9. Resource Limits & Autoscaling
- HPA via Cloud Run target concurrency = 80 with min/max set above.
- Memory headroom: peak observed 1.4 GiB on the photo fan-in path → 2 GiB cap applied there to absorb spikes.
- Cloud SQL: 4 vCPU / 16 GiB RAM in prod; HA enabled; PITR retention 7 days.
- Pub/Sub message retention: 7 days on dead-letter topics; default on hot topics.

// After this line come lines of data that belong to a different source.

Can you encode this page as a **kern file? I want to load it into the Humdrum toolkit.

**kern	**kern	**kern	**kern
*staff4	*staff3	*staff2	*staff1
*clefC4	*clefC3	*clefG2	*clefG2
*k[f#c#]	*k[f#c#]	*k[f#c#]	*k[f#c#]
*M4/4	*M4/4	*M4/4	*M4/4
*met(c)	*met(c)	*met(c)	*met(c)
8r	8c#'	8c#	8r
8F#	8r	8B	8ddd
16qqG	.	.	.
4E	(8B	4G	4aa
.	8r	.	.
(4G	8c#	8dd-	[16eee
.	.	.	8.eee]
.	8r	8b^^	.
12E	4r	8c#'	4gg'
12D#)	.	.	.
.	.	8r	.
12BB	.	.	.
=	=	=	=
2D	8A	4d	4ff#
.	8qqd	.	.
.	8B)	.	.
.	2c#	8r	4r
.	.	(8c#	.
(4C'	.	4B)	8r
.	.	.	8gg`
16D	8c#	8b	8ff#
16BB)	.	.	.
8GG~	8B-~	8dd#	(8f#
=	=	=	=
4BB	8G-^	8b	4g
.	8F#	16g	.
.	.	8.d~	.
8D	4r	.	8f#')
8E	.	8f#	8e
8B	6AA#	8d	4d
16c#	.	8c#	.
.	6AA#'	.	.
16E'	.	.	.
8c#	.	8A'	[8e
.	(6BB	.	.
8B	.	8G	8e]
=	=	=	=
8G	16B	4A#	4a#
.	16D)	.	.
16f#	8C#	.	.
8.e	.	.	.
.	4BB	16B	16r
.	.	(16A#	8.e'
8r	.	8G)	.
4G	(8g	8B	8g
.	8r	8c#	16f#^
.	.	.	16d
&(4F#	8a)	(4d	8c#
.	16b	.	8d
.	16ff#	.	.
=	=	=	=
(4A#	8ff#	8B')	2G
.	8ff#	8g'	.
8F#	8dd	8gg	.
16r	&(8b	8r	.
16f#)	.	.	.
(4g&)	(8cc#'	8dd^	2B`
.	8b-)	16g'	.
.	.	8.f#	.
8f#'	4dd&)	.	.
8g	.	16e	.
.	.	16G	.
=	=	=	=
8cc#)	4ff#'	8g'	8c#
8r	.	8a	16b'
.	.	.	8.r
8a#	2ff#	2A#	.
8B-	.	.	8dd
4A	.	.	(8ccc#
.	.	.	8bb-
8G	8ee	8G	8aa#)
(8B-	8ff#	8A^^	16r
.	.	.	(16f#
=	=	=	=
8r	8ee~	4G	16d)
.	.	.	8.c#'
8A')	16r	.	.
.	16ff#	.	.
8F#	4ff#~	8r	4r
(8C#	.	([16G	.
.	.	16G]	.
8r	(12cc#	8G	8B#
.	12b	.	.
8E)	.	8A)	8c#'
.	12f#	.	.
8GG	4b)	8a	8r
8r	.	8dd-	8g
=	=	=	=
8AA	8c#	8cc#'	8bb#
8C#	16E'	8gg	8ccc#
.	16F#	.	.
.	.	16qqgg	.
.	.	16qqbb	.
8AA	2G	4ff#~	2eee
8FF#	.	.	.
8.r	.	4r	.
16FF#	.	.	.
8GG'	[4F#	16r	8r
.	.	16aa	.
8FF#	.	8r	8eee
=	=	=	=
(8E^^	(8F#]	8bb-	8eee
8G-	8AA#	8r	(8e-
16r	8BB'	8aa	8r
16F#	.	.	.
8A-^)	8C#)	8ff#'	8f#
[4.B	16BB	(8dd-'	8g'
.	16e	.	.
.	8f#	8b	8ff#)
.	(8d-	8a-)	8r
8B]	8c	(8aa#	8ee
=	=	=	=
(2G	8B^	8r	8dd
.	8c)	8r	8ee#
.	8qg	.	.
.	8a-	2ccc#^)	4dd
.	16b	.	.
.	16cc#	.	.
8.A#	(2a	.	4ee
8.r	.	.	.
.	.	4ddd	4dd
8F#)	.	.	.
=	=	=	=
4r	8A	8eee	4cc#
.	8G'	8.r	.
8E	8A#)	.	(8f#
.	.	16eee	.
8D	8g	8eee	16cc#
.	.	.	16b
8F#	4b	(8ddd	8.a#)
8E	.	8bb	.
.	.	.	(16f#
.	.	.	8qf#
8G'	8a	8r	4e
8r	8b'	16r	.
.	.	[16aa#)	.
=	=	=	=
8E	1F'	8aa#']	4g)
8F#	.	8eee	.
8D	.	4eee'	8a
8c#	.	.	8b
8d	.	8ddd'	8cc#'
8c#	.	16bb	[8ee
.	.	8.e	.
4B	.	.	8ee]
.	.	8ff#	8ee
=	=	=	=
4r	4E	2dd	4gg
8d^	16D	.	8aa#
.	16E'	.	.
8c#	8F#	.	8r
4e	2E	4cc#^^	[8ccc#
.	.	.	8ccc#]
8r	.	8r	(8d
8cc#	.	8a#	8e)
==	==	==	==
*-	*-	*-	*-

- Memorystore: Standard tier, 5 GiB capacity, AUTH + TLS, persistence not required (cache is fully recoverable).
10. Disaster Recovery
| Scenario | RTO | RPO | Plan |
|---|---|---|---|
| Cloud Run regional outage | 5 min | 0 | Auto-failover via Cloud DNS to warm standby Cloud Run; Cloud SQL replica still serves reads |
| Cloud SQL primary failure | 5 min | 0 | Cloud SQL HA auto-failover |
| Cloud SQL region outage | 30 min | ≤ 5 min | Promote cross-region replica; runbook required |
| Pub/Sub regional outage | 0 (degraded) | 0 | Outbox absorbs the backlog; downstream catches up after recovery |
| Memorystore outage | 0 (degraded) | n/a | Cache misses fall through to Postgres; expect 2–3× read latency |
| Secret Manager outage | 5 min | 0 | Service holds last-good in memory; alert if refresh fails > 15 min |
DR drills run quarterly on the staging environment with the same topology; results recorded in runbooks/property/dr-drill-log.md.
Cross-references: SLOs and burn alerts in OBSERVABILITY; secret + IAM specifics in SECURITY_MODEL; failure scenarios in FAILURE_MODES.